Laudato Si -- On Care for Our Common Home - Pope Francis

"Praise Be To You. On Care For Our Common Home" is the latest papal encyclical, and a document I've been wanting to read for a while. It addresses Earth's environmental crisis through a Catholic lens - "a" Catholic lens. Despite it being a papal encyclical, it is not a definitive statement on Catholic approaches to ecological issues. There are other views.

 

A lot of different people with a lot of different agendas have taken bits from "Praise Be To You" and shouted, "Aha! The Pope agrees with me!", or words to that effect. In fact, the document is a relatively good introduction to the key environmental challenges facing us. Sometimes it reads like a first year university essay as it lays out the issues (the section on public transport sticks in my mind as banal). It also strains a bit under what was obviously a bureaucratic authorship. At times, issues are shoehorned in, tacked onto a discussion of an unrelated environmental matter, and it's all too easy to imagine a cardinal jumping up and down and insisting on his issue's inclusion. Lobbyists are everywhere!

 

But the encyclical succeeds in delivering a subtle challenge. As Christians (and to be clear, I'm a practising Catholic), we're taught to lead "a" good life.
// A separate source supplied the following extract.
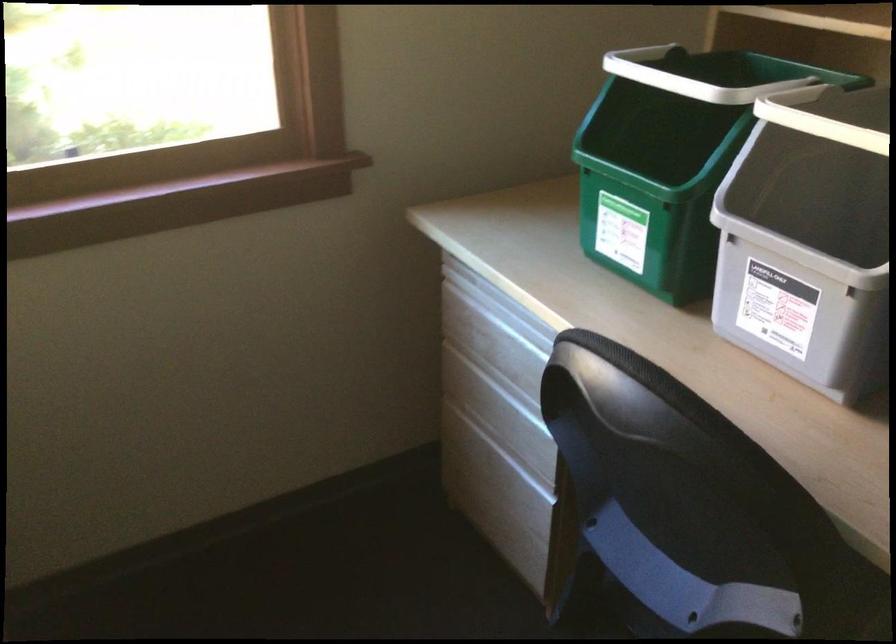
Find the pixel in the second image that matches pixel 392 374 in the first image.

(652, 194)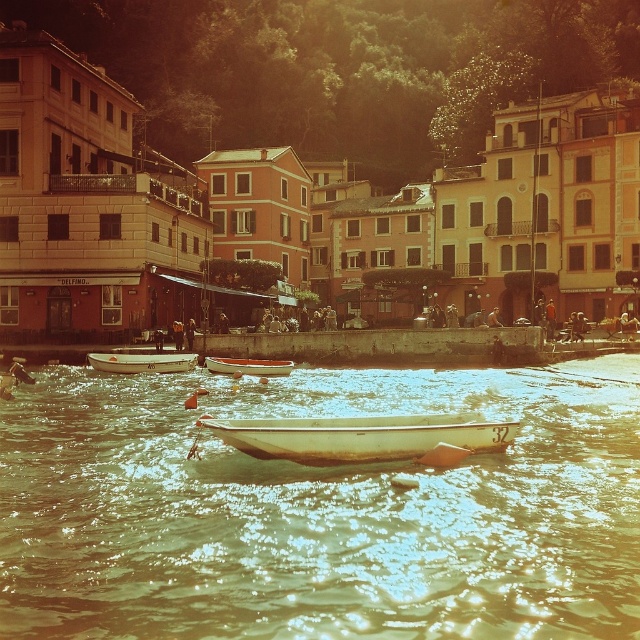
Question: Which object is positioned farthest from the wooden boat at center?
Often the leadership of our churches and people who see themselves as active in them, take it on themselves to define for us what leading a good life means, and it's generally prescriptive and constraining. Far beyond the Ten Commandments, we're even told how to vote (okay, so now I'm taking issue with a local priest who used the pulpit to propound his personal views...I'll table my rant for a more suitable time and place). However, this encyclical challenges everyone to lead "THE" good life -- and the starting point is for each of us to define the good life, free of commercial and advertising-influenced definitions of it.

 

How do we imagine and institute the dignity of a sustainable lifestyle?

 

"Praise Be To You" explicitly rejects consumerism, but then loses force by hiding its critique of capitalism (and there is a socialist critique in there) behind the term "technology". However, its point that technology controlled by economic elites is not neutral, nor is it positive and inclusive for all, is important. 

 

Being a systems thinker, I appreciated the repeated notion that we live within relationships -- which is the heart of an ecological paradigm. The concept and power of belonging is part of this. I had never considered how much continuity nurtures our sense of belonging and sense of self. So, if we go back to a place we used to know, a place that is a key part of us, and its landmarks are gone, have we lost part of ourselves? The encyclical prompts thoughts like those.

 

I don't think the encyclical breaks new ground in the debate on the environmental crisis and how we should respond to it, but it does offer a good introduction to the issues involved, and as readers we're free to agree or strongly disagree with the vaguely leftist, God-centric approach it advocates for moving forward. 

 

It's got me thinking on how I define the good life.

 

PS Unrelated, does anyone else remember "The Good Life" TV show?